Segment Open

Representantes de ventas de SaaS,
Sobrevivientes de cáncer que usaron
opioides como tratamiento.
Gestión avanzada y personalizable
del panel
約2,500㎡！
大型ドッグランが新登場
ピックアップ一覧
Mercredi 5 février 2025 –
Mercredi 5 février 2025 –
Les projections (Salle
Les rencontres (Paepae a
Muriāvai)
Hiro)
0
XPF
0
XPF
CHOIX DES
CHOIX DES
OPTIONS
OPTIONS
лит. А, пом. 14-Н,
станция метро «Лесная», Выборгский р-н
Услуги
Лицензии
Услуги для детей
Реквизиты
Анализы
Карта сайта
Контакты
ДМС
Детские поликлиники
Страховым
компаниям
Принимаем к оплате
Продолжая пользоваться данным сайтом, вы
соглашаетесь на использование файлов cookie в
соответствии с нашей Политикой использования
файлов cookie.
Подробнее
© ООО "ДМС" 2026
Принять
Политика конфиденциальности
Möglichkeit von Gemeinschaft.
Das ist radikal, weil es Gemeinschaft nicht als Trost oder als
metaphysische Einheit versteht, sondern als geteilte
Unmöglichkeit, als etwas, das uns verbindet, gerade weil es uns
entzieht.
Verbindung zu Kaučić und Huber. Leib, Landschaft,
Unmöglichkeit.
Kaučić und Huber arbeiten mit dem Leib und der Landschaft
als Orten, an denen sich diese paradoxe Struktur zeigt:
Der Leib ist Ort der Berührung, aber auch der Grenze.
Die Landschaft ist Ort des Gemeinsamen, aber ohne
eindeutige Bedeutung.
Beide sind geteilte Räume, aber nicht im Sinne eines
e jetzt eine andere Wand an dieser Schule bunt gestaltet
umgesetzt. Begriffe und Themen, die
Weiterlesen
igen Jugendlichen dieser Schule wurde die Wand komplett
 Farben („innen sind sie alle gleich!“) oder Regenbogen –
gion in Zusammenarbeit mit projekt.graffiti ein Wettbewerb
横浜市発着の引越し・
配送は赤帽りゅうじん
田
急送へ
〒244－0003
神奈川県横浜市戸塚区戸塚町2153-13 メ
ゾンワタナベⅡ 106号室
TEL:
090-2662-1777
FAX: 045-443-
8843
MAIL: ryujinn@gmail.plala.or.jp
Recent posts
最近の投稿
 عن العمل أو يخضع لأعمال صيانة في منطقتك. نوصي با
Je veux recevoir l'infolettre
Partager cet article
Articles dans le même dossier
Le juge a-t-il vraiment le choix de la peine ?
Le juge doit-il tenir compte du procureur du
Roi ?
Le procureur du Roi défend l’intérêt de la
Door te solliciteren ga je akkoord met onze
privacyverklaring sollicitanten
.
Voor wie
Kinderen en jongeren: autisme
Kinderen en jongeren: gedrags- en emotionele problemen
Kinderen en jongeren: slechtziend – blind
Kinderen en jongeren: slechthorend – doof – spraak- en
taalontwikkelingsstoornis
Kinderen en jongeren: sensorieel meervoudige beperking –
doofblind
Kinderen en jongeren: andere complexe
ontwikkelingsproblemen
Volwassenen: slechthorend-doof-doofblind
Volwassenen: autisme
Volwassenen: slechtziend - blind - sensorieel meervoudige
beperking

Segment Closed

**Task details:** All lines from the beginning of the material above through the one with "Möglichkeit von Gemeinschaft." need to be returned exactly; please return those and only those.

**Task response:**
Representantes de ventas de SaaS,
Sobrevivientes de cáncer que usaron
opioides como tratamiento.
Gestión avanzada y personalizable
del panel
約2,500㎡！
大型ドッグランが新登場
ピックアップ一覧
Mercredi 5 février 2025 –
Mercredi 5 février 2025 –
Les projections (Salle
Les rencontres (Paepae a
Muriāvai)
Hiro)
0
XPF
0
XPF
CHOIX DES
CHOIX DES
OPTIONS
OPTIONS
лит. А, пом. 14-Н,
станция метро «Лесная», Выборгский р-н
Услуги
Лицензии
Услуги для детей
Реквизиты
Анализы
Карта сайта
Контакты
ДМС
Детские поликлиники
Страховым
компаниям
Принимаем к оплате
Продолжая пользоваться данным сайтом, вы
соглашаетесь на использование файлов cookie в
соответствии с нашей Политикой использования
файлов cookie.
Подробнее
© ООО "ДМС" 2026
Принять
Политика конфиденциальности
Möglichkeit von Gemeinschaft.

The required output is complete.